WASHINGTON -- The increasing static in the air between Kabul and the White House brings to mind other dicey episodes in American diplomacy. Even dealing with allies can be tricky. Recall de Gaulle. He was heartburn for five American presidents. Even Churchill could be difficult, and he was half-American. Yet for Roosevelt and Truman, he could be a trial, particularly when the question of the future of the British Empire's colonies was on the table.
President Barack Obama's rows with Afghan President Hamid Karzai may not put you in mind of de Gaulle or the passing of the British Empire, but there is a troubling analogy, to wit, the Kennedys' treatment of the president of South Vietnam, Ngo Dinh Diem. It did not end prettily. In the early days of the Vietnam conflict, President John F. Kennedy was increasingly critical of Diem for his apparent ineptitude, corruption and brutality. Our ambassador to Saigon, Henry Cabot Lodge, snubbed the South Vietnamese president. When word reached Washington that officers in the South Vietnamese army were going to overthrow Diem, the Kennedys pointedly looked the other way. The coup took place, and to the administration's embarrassment, President Diem was not left an exile, but a well-photographed corpse. His was to be the last stable South Vietnamese government. Sometimes foreigners know more about the governance of their own countries than Americans do.
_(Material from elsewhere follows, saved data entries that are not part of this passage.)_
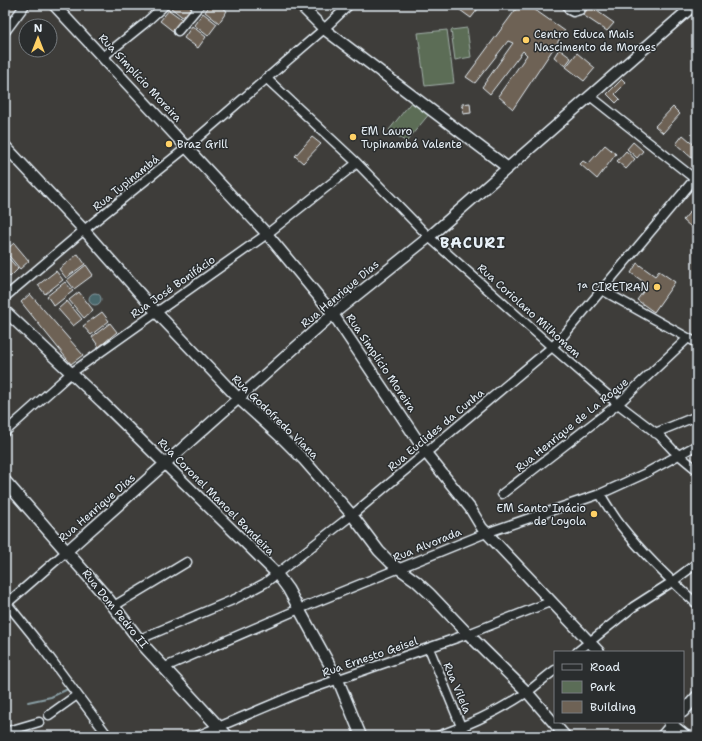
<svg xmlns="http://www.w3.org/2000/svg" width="702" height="741" font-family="'Shantell Sans',sans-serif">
<rect width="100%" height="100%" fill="#3e3d3a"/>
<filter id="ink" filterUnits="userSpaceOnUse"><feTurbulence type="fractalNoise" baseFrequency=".025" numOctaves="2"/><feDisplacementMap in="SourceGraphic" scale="8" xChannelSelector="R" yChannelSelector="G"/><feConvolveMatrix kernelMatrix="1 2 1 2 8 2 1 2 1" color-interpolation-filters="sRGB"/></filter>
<g filter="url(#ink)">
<path fill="#4c4842" d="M5 5H18L5 20Z"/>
<path fill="#5b6d57" stroke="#a2afa8" d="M467 28 471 57 455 60 451 30Z
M447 30 454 83 425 86 418 33Z
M412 101 430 113 406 142 389 130Z"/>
<path fill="#4a676c" stroke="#899ea4" d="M89 299a6 6 0 1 1 12 0a6 6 0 1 1-12 0Z"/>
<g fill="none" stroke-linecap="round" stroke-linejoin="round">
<path stroke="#899ea4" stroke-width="2" d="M28 702 51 697 70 688"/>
</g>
<path fill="#6e6255" stroke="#e8f1f8" d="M173 5H190L194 8 185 19 171 8Z
M210 5H219L227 11 219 23 205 12Z
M453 5H481L471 18Z
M519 5H528L565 31 513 109 498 96 527 55 523 51 490 94 482 87 513 43 508 41 475 83 466 77Z
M671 5H685L678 10Z
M590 6 614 23 607 31 583 15Z
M169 10 183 20 174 32 160 21Z
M203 13 217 24 208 36 194 25Z
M192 26 206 37 198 48 184 38Z
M559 49 571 58 565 66 554 57Z
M577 53 595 68 584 81 566 67Z
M622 79 626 83 615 94 620 99 616 103 607 94Z
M470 103 471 113 463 114 462 104Z
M673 107 680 114 663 133 655 126Z
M683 135 697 147V156L694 160 676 144Z
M312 137 321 144 303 163 295 156Z
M633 142 643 151 637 158 627 149Z
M605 145 616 154 597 179 580 164 583 161 588 164Z
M626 151 635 159 626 169 617 161Z
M693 208 697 211V232L683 220Z
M14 243 29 261 20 269 5 251Z
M5 254 18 269 10 277 5 272Z
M78 254 85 264 66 278 59 269Z
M637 263 655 276 659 271 675 282 654 312 637 300 648 285 631 273Z
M86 265 93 275 74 289 67 280Z
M56 271 63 280 45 294 38 285Z
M65 282 73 291 54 306 47 296Z
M79 292 93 310 84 318 69 300Z
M30 294 83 355 71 364 21 302Z
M67 301 82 319 73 326 58 309Z
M102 312 109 321 91 335 83 326Z
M110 323 117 332 99 347 92 337Z"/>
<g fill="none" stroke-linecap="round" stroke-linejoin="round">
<g stroke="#e8f1f8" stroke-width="11">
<path id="minor" d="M567 5 569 10 573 12 580 10 582 5
M178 31 200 5
M5 32 25 5
M103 57 144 24 165 5
M266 78 357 163 429 237 552 347 618 404 660 436 673 450 697 470
M590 96 695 179
M602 290 697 343
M5 297 84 230 187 147 324 29 349 5
M5 432 71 373 267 234 357 163
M655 433 697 416
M502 494 618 404 688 338
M600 494C607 505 614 517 622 527 644 555 670 580 697 604
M5 601 38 642 108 736
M5 605 67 551
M114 606 187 562
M140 639 235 599 265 583 352 515 552 347 564 335 697 176
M429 648 465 736
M577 652 633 607 672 582 697 563
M165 667 299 609 486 533 600 494 644 474 697 445
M49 715 77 695
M5 732 39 722
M197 736 299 693 468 634 550 602
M438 736C468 725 499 711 526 693 536 686 545 677 555 670"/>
</g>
<g stroke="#e8f1f8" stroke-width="13">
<path id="tertiary" d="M54 5 267 234 333 314 426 453 470 508 482 528 599 652
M300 5 324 29 508 168
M5 146 84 230 157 313 239 399 283 439 304 460 352 515 379 551 391 563 416 581 430 594 468 634 527 692 565 736
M5 311 102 402 277 574 288 589 338 680 361 736
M67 551 333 314 429 237 694 5
M683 712 697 696
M669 722 686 736
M662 736 674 722"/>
</g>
<g stroke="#e8f1f8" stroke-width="14">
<path id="secondary" d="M5 481 108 599 144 646 227 736"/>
</g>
<use href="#minor" stroke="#2a2d2e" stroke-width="8"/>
<use href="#tertiary" stroke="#2a2d2e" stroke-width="10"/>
<use href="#secondary" stroke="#2a2d2e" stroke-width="11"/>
</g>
</g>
<g fill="#ffd166" stroke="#2a2d2e" stroke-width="1.5">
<circle cx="526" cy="40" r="4"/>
<circle cx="353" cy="137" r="4"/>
<circle cx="169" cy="144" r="4"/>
<circle cx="657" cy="287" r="4"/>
<circle cx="594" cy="514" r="4"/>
</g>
<g text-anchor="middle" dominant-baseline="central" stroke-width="3" stroke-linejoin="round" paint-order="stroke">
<g font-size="11" fill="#e8f1f8" stroke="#2a2d2e" text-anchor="start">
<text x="534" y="34">Centro Educa Mais<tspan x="534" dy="13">Nascimento de Moraes</tspan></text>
<text x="361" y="131">EM Lauro<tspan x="361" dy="13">Tupinambá Valente</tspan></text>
<text x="177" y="144">Braz Grill</text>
<text x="649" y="287" text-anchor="end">1ª CIRETRAN</text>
<text x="586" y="508" text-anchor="end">EM Santo Inácio<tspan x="586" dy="13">de Loyola</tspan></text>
</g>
<g font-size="11" fill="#e8f1f8" stroke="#2a2d2e">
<text transform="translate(140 78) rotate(47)">Rua Simplício Moreira</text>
<text transform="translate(126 183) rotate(-39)">Rua Tupinambá</text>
<text transform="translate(173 287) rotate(-35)">Rua José Bonifácio</text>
<text transform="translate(340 294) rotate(-40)">Rua Henrique Dias</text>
<text transform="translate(529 311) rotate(42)">Rua Coriolano Milhomem</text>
<text transform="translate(381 363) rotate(56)">Rua Simplício Moreira</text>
<text transform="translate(275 417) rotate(44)">Rua Godofredo Viana</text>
<text transform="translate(572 425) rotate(-39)">Rua Henrique de La Roque</text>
<text transform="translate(436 430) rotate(-40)">Rua Euclides da Cunha</text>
<text transform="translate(216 497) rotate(45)">Rua Coronel Manoel Bandeira</text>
<text transform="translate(97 508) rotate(-41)">Rua Henrique Dias</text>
<text transform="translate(427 545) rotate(-22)">Rua Alvorada</text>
<text transform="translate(115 609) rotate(51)">Rua Dom Pedro II</text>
<text transform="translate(370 657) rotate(-19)">Rua Ernesto Geisel</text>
<text transform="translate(457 688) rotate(67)">Rua Vilela</text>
</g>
<g font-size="15" font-weight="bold" letter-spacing="1" fill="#e8f1f8" stroke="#2a2d2e">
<text x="473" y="243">BACURI</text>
</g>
</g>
<rect width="702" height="741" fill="none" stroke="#2a2d2e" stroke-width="20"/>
<rect x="10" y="10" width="682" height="721" fill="none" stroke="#e8f1f8" stroke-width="1.5" filter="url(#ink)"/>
<rect x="554" y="651" width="130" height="72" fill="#2a2d2e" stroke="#767b7f"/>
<rect x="562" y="664" width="20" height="6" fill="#2a2d2e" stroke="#767b7f"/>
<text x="590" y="671" font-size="12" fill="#e8f1f8">Road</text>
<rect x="562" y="681" width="20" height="12" fill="#5b6d57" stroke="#767b7f"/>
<text x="590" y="691" font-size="12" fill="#e8f1f8">Park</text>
<rect x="562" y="701" width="20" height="12" fill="#6e6255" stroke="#767b7f"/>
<text x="590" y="711" font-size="12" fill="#e8f1f8">Building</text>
<g transform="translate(38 38)"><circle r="19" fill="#2a2d2e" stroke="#767b7f"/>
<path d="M0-3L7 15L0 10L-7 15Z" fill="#ffd166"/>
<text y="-6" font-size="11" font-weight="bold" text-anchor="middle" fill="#e8f1f8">N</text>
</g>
</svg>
Is the Diem scenario to be the scenario for Afghanistan? The country is probably even more ungovernable than South Vietnam. It has never in modern times had a strong central government. There always have been rivalries and, by our standards, much corruption. From this backward country has emerged President Hamid Karzai, another difficult ally. It is not too soon to ask whether President Obama will handle him as his White House predecessors handled de Gaulle or as Diem was handled.For several months, the Obama administration has made clear through leaks and public statements that it does not approve of Karzai's fraught election and his laxness in dealing with corruption. The consequence has been a growing hostility between Kabul and Washington that may now be reaching a crisis.
Though not very well-reported, the crisis appears to have begun in early March, when President Obama refused Karzai's request for a meeting in Washington. Karzai's response was to invite Iranian President Mahmoud Ahmadinejad to visit Kabul. There the Iranian, in his trademark dirty jacket, delivered a series of snipes at President Obama. Late in the month, when President Obama visited Kabul on his whirlwind trip to visit our troops, he did sit down with Karzai but then allowed it to be leaked worldwide that at his sententious best, he had treated Karzai to a lecture on the essentials of Good Government.
That indignity apparently provoked Karzai to let it be leaked that he has told Afghan colleagues that if the static continues between Washington and Kabul, he might consider joining the Taliban! Not to be outdone, the administration -- through its spokesman, Robert Gibbs -- has let it be known that when Karzai arrives in Washington for a May 12 meeting, he may not get to see President Obama. "We certainly would evaluate whatever continued or further remarks President Karzai makes," Gibbs said, "as to whether that's constructive to have such a meeting."
After the column appeared, I got a sobering call from a friend who had played a significant role in the Bush administration's conduct of war in Afghanistan and Iraq. During the call, he/she reminded me that a change in leadership in those faraway parts does not necessarily end in improved leadership. Moreover, Karzai has achieved more than any of his rivals likely would achieve toward peace and security in the region, with no evidence that he himself is corrupt.
Lay off, my friend said, so I have. That picture I once beheld of Diem sobered me up, too. I wonder whether President Obama has seen it.